Donald Lapowich, Q.C. is a partner at the law firm of Koskie, Minsky in Toronto, where he practices civil litigation, with a particular emphasis on real estate litigation and mediation, acting for builders, real estate agents and lawyers.


  1. Question: If specific performance is not a proper remedy in the case quoted using the builder as an example, according to the court's findings — So, who advised the plaintiff (his lawyer?) to sue using specific performance as the vehicle? What would have been the proper vehicle under which the plaintiff should have sued? Did the judge in the case comment as to what would have been a better vehicle for the plaintiff to have used?

    In any case, having hired a lawyer to act on a client's behalf, would it not be prudent for a plaintiff or a defendant to consider his lawyer the expert on the topic? and rely upon the choice through which the lawyer elected to proceed on behalf of the client?

    If so, then, in this case, is the plaintiff's lawyer at fault? If so, is that a sueable offence (for a lawyer to choose the wrong method of remedy through which an action passes through the courts – according to the judge's findings)? Would the plaintiff have been knowledgeable enough to have known otherwise and suggested to his own counsel a better route to take?

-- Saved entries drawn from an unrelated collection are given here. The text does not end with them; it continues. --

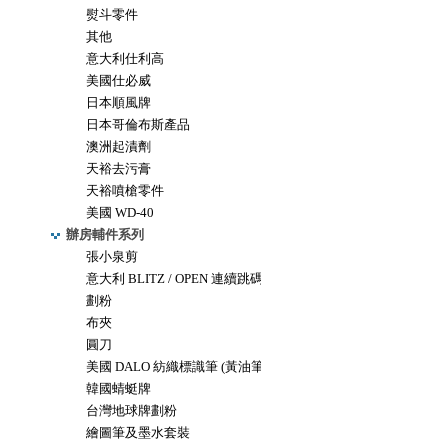
熨斗零件
其他
意大利仕利高
美國仕必威
日本順風牌
日本哥倫布斯產品
澳洲起漬劑
天裕去污膏
天裕噴槍零件
美國 WD-40
辦房輔件系列
張小泉剪
意大利 BLITZ / OPEN 連續跳碼機
劃粉
布夾
圓刀
美國 DALO 紡織標識筆 (黃油筆)
韓國蜻蜓牌
台灣地球牌劃粉
繪圖筆及墨水套裝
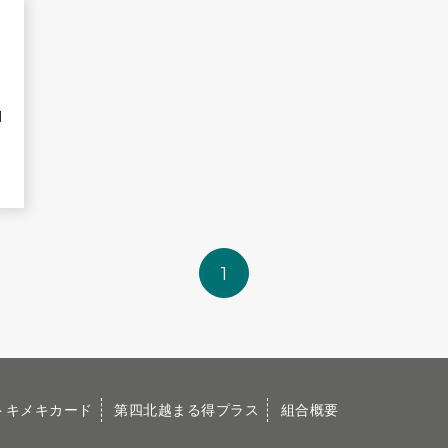
1
1
トキメキカード
第四北越まる得プラス
組合概要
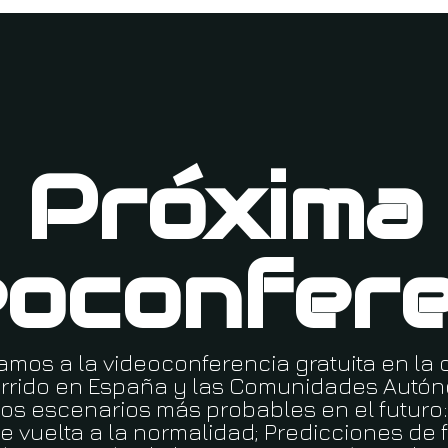
Próxima
eoconfere
tamos a la videoconferencia gratuita en l
currido en España y las Comunidades Aut
 los escenarios más probables en el futuro
 vuelta a la normalidad; Predicciones de 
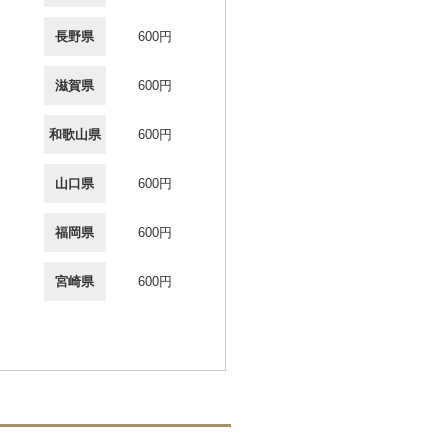
長野県
600円
滋賀県
600円
和歌山県
600円
山口県
600円
福岡県
600円
宮崎県
600円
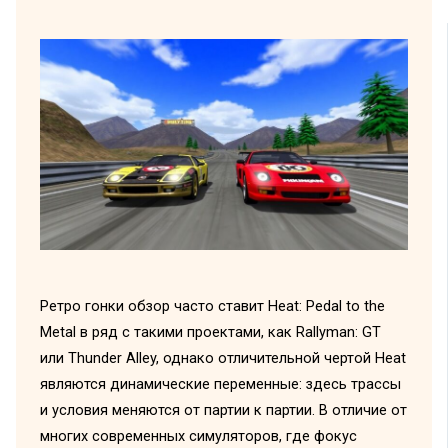
Ретро гонки обзор часто ставит Heat: Pedal to the
Metal в ряд с такими проектами, как Rallyman: GT
или Thunder Alley, однако отличительной чертой Heat
являются динамические переменные: здесь трассы
и условия меняются от партии к партии. В отличие от
многих современных симуляторов, где фокус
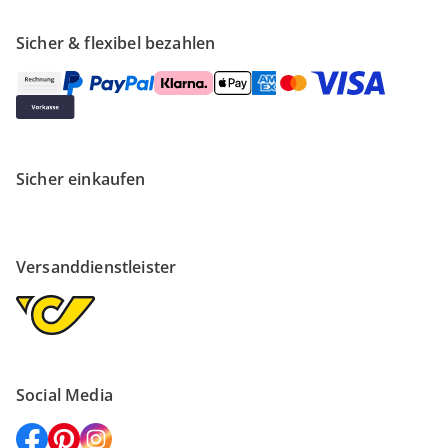
Sicher & flexibel bezahlen
Sicher einkaufen
Versanddienstleister
Social Media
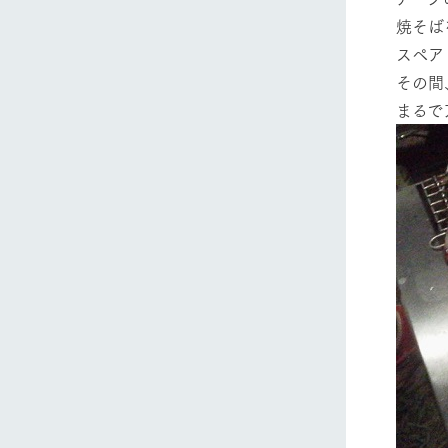
焼そば
スペア
その間
まるで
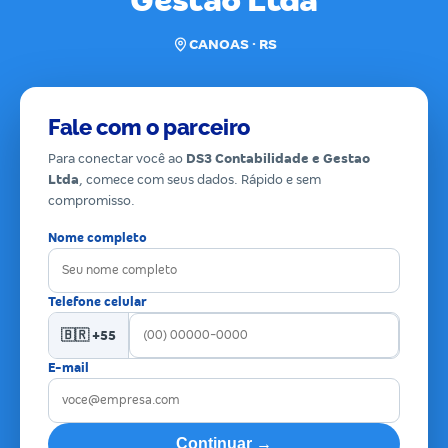
Gestao Ltda
CANOAS · RS
Fale com o parceiro
Para conectar você ao
DS3 Contabilidade e Gestao
Ltda
, comece com seus dados. Rápido e sem
compromisso.
Nome completo
Telefone celular
🇧🇷 +55
E-mail
Continuar →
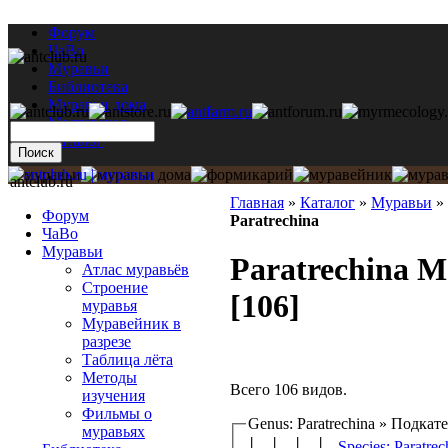
Форум
ЧаВо
Муравьи
Библиотека
Муравьи дома
Мастерская
Каталог
antclub.ru
Главная
»
Каталог
»
Муравьи
»
Форум
Paratrechina
ЧаВо
Муравьи
Paratrechina Mo
Атлас муравьёв
Строение
[106]
муравья
Муравейник в
разрезе
Таблица лёта
Методы
Всего 106 видов.
изучения
Фильмы о
Genus: Paratrechina » Подкат
муравьях
│ │ │ │
Species: Paratrec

    How would the lawyer defend his choice of action on behalf of his client, in this case the plaintiff? and would the answer to that question throw back to the decision the court found, perhaps permitting the topic to be tried under a different premise? Presuming all the above – answers in the affirmative would lead to what?

    Back to court under a process using a different remedy? Make some sort of settlement with plaintiff's lawyer, for error in judgement of choice of remedy under which to pursue in the courts? Does the lawyer's insurance cover such a situation? or is the lawyer left to his own devices to fend off the outcome results?